В одном из интервью на вопрос, старается ли он менять мир или просто описывает его, Роман ответил: «По секрету скажу: надеюсь, что меняю. Я чувствую, что мир устроен не совсем правильно, что жизнь не совсем правильно протекает. Хочется на этом заострить внимание, показать, какие ямы можно обойти, не упасть в них» (http://novayagazeta.ee/articles/3862/?usemobile=0&noredir=1). Там же он говорит, что постоянно возвращается к «Анне Карениной» – «частной истории, которая разрослась до эпопеи».
Простая жизнь – главный стимул и вдохновение для творчества. Нельзя пренебрегать ничем, даже рассказом соседки, иначе откроется твой личный путь к «чужому»: «Если бы я знал, что движет мной, я бы, может, и не писал. Просто жизнь постоянно выкладывает передо мной истории или ситуации, которые потом не дают покоя, требуют, чтобы я попытался их написать» (https://openrussia.org/mobile/media/703921).
Как-то на одной из научных конференций я проводил мысль, что новое литературное поколение вовсе не занимается очернением действительности, что «новый реализм» направлен именно на ее преображение, структурирование, обретение смысла, чтобы она выбралась из затяжного периода блуждания и топтания на одном месте. Мне запальчиво возразили: а как же Сенчин, где у него свет?
Но Сенчин на самом деле очень светлый, жизнеутверждающий писатель джек-лондонского плана. Его раскусил Сергей Шаргунов, который в эссе о липкинском Форуме молодых писателей, сказал пару слов и о Романе: «Насупленный, нелюдимый. Я познакомился с ним до Липок и был удручен его черствостью. Но когда в Липках мы наконец-то раздавили по сто, передо мной сидел остроумный чуткий человек с открытым разгладившимся лицом».
Для кого-то Клондайк, а для других – безнадега, кто-то адаптируется, а кого-то исторгает жизнь. Но главное – «жить, жить…» В одноименном рассказе в душной подвальной рюмочной двум друзьям, мечтающим о суициде, случайный знакомец рассказал историю. Испытывающий непреодолимое отвращение к жизни, человек вдруг заблудился в тайге: «Семнадцать дней я бродил по тайге. Этих семнадцати дней мне хватило, чтобы полюбить жизнь». Появилась воля к жизни, он «шел и шептал: “Жить, жить…” Отрезал от себя куски, чтобы жить». Сам Роман похож на этого мужчину из рюмочной «Второе дыхание»: это о своем блуждании он рассказывает, это от себя он отрезает куски, чтобы выжить и идти дальше. Показывает низины человеческого падения, чтобы встать и жить. Демонстрирует движение по черной лестнице в пустоту, чтобы потом выбраться из нее.
С другой стороны, его персонажи часто отстраняются от реальности и возвращаются в мечты, погружаются в сон. Так герой рассказа «На черной лестнице» во сне видел деревеньку – родину отца, где были бабушка, дед, а также дедовы сказки. Он «часто видел во сне и хмельной дремоте ту деревню, тянуло туда, казалось, что там-то и найдет он некую крепость в мире, смысл и приложение сил». Через эту деревню также входит свет, через мечту – Обломовку незабвенного Ильи Ильича: «Освободясь от деловых забот, Обломов любил уходить в себя и жить в созданном им мире».
────
Задания:
#1 К какому произведению, по словам Романа Сенчина из интервью, упомянутого в тексте о нем, он постоянно возвращается?
#2 Продублируйте часть текста о Романе Сенчине, начиная со слов «Простая жизнь –» и продолжая вплоть до слов «у него свет?» включительно.
#3 Продолжите текст о творчестве Романа Сенчина после его последнего предложения.

Содержимое набора данных:
────
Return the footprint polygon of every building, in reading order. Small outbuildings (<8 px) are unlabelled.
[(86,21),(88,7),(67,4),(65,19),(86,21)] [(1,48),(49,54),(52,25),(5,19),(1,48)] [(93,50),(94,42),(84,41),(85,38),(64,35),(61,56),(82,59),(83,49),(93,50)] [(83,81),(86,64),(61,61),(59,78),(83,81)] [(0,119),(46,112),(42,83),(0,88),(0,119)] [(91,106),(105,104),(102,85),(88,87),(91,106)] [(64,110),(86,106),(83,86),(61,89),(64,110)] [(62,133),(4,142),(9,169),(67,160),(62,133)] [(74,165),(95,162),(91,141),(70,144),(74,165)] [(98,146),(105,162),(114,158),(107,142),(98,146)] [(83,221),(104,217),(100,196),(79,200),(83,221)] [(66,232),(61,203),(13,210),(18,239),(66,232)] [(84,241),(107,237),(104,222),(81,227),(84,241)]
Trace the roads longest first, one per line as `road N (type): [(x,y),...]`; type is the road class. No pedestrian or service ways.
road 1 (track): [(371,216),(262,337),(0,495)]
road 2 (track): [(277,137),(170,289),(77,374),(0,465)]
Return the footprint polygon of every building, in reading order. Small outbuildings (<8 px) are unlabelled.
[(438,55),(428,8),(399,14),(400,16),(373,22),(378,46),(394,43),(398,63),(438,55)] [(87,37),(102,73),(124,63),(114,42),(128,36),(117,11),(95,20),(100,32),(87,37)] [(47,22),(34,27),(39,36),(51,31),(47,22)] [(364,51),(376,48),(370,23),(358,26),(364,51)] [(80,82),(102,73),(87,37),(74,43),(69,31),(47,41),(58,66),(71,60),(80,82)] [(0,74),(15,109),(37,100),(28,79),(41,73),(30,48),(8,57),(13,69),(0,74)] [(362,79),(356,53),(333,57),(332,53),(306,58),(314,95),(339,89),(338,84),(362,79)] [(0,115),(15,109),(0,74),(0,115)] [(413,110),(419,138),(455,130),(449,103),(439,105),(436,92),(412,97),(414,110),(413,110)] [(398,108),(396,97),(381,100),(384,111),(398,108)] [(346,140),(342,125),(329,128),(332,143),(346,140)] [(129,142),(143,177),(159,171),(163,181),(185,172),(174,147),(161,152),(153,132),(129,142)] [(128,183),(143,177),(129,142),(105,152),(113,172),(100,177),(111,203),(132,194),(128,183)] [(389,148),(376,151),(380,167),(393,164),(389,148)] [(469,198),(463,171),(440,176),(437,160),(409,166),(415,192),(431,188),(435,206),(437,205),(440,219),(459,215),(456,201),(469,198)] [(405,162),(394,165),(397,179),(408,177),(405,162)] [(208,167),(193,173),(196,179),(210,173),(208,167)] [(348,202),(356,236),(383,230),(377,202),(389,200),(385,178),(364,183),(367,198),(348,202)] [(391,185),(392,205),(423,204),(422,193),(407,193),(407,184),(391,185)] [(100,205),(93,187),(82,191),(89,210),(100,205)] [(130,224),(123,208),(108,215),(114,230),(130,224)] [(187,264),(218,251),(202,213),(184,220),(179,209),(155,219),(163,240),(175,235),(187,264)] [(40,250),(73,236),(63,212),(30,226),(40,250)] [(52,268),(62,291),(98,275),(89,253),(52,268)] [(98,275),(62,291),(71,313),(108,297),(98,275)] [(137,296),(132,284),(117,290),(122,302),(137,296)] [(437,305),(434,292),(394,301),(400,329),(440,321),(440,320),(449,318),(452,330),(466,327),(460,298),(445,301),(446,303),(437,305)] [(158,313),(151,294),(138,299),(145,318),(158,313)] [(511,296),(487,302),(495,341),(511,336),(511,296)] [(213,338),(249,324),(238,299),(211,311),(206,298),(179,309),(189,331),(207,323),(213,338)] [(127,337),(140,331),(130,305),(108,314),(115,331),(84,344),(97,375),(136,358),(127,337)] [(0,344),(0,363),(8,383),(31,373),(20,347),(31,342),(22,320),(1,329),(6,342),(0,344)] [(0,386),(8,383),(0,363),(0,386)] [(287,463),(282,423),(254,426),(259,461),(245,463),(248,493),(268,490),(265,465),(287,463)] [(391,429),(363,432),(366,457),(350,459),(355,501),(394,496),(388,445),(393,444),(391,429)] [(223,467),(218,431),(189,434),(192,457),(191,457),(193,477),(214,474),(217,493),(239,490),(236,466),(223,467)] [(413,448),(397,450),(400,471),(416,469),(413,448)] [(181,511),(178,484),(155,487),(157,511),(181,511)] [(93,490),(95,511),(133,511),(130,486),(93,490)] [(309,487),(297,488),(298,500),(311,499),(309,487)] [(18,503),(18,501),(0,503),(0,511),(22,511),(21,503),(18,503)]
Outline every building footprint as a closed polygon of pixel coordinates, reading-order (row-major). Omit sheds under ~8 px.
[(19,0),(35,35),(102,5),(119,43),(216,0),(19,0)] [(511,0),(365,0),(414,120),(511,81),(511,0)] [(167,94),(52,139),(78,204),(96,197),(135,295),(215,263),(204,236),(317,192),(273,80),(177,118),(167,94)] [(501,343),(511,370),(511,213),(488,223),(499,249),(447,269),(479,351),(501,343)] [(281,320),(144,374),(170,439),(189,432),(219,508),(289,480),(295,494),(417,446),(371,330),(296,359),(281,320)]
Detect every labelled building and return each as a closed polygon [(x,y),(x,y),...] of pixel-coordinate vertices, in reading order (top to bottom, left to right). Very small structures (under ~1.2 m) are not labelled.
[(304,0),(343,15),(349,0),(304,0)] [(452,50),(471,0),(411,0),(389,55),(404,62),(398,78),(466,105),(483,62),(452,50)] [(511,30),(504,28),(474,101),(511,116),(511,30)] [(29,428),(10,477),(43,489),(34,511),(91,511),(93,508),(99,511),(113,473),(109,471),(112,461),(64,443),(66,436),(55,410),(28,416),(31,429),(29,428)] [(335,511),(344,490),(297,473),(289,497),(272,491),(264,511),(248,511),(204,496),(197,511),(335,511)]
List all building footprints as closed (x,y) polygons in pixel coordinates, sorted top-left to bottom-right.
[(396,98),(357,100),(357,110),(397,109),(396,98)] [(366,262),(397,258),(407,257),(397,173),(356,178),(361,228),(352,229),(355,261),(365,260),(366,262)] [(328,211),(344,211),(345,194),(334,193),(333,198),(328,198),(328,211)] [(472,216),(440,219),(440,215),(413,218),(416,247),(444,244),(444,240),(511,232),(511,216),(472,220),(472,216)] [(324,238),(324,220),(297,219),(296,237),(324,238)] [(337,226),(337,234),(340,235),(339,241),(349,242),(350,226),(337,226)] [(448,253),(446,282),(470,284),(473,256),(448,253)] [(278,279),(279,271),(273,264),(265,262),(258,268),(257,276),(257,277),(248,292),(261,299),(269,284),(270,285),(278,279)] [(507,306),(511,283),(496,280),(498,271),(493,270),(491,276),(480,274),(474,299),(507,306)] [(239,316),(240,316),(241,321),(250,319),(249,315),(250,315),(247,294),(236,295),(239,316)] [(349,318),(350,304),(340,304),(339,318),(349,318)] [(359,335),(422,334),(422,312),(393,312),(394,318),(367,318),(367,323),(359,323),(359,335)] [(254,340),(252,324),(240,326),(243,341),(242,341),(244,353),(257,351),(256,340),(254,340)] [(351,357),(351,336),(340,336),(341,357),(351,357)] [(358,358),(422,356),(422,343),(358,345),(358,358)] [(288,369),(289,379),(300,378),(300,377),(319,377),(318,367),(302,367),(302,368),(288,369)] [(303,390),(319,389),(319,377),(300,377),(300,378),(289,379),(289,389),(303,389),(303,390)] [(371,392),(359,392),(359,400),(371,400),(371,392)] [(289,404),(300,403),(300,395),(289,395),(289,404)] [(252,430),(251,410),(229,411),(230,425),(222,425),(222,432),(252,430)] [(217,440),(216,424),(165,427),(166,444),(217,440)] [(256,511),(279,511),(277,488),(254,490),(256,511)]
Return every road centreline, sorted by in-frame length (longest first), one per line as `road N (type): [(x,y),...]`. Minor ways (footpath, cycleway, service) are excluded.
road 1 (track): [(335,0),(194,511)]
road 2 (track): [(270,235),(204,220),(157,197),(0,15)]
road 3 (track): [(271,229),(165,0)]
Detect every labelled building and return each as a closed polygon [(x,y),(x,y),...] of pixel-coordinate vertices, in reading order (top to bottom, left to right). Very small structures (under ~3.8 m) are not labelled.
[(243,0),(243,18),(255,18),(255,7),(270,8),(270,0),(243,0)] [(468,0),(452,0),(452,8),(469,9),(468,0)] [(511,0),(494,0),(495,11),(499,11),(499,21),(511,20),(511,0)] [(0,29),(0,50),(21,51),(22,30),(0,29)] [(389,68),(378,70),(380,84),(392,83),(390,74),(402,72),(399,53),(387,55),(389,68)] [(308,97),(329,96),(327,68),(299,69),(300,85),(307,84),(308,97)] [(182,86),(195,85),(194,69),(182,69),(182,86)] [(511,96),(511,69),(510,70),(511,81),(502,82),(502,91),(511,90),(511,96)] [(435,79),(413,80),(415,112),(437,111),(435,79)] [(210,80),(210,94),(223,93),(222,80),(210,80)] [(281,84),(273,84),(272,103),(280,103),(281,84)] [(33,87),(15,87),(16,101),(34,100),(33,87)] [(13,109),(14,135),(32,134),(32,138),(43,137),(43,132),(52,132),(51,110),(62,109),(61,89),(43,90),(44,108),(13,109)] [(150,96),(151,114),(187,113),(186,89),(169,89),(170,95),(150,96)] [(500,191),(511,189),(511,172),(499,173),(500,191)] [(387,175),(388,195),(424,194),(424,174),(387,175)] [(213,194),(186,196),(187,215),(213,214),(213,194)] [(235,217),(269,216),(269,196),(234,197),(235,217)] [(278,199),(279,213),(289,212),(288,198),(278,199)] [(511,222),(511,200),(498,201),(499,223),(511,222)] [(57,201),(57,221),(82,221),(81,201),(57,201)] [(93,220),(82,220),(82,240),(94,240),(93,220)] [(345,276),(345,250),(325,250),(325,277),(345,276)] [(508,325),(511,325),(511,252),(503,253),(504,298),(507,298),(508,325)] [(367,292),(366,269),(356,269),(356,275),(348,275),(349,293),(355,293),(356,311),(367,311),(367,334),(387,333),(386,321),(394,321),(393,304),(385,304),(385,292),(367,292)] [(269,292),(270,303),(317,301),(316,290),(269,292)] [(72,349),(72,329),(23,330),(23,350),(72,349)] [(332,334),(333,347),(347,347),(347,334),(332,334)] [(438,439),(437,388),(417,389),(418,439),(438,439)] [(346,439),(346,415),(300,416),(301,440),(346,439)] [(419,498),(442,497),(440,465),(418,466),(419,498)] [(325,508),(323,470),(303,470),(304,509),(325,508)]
────
Ответы по заданиям:
#1 К «Анне Карениной».

#2
Простая жизнь – главный стимул и вдохновение для творчества. Нельзя пренебрегать ничем, даже рассказом соседки, иначе откроется твой личный путь к «чужому»: «Если бы я знал, что движет мной, я бы, может, и не писал. Просто жизнь постоянно выкладывает передо мной истории или ситуации, которые потом не дают покоя, требуют, чтобы я попытался их написать» (https://openrussia.org/mobile/media/703921).
Как-то на одной из научных конференций я проводил мысль, что новое литературное поколение вовсе не занимается очернением действительности, что «новый реализм» направлен именно на ее преображение, структурирование, обретение смысла, чтобы она выбралась из затяжного периода блуждания и топтания на одном месте. Мне запальчиво возразили: а как же Сенчин, где у него свет?

#3
«Политические взгляды у меня традиционны для писателя – мне всё время не нравится то, что есть», – отметил Сенчин в интервью Прилепину (http://www.zaharprilepin.ru/ru/litprocess/intervju-o-literature/roman-senchin-esli-slushat-pisatelei-vse-razvalitsya.html). Эта неудовлетворенность существующим порядком вещей – важная и вполне естественная мета дарования. Успокоенность, отказ от борьбы тут же ставят на тебе крест – это Сенчин в разных вариантах повторяет с занудной дотошностью.
В том же рассказе «Чужой» Роман выдал о себе краткую биографическую справку, в которой литературное творчество формулируется как попытка «вырваться» (возможно, оно в какой-то мере и делает его «чужим», отрывает от прошлого и не дает прижиться в Москве, это особый искус, с которым также необходимо бороться): «После школы я рванул в Новосибирск (ближайший к нам миллионный город с метро), провалился на экзаменах в универ, поехал дальше – в Питер, маленько поучился на штукатура, а потом загремел в армию. Отслужив, измотанный, уставший, вернулся домой. Через три года предпринял новую попытку вырваться: послал свои рассказы в Литературный институт, прошел творческий конкурс и поступил. Теперь, получив диплом, перебрался в аспирантуру; говорят, затем оставят в институте преподавать… За семь московских лет я написал несколько повестей, довольно много рассказов; состоялись публикации в журналах, вышло три книги, я побывал на Днях русской литературы в Берлине, работаю редактором в крупном издательстве. В общем, стал более-менее известным, материально обеспеченным. Времена ожидания родительских переводов в триста – пятьсот рублей, посланных через проводницу сумок с картошкой и крепкосоленым (все-таки трое суток езды) салом превратились в воспоминания о студенческом прошлом…»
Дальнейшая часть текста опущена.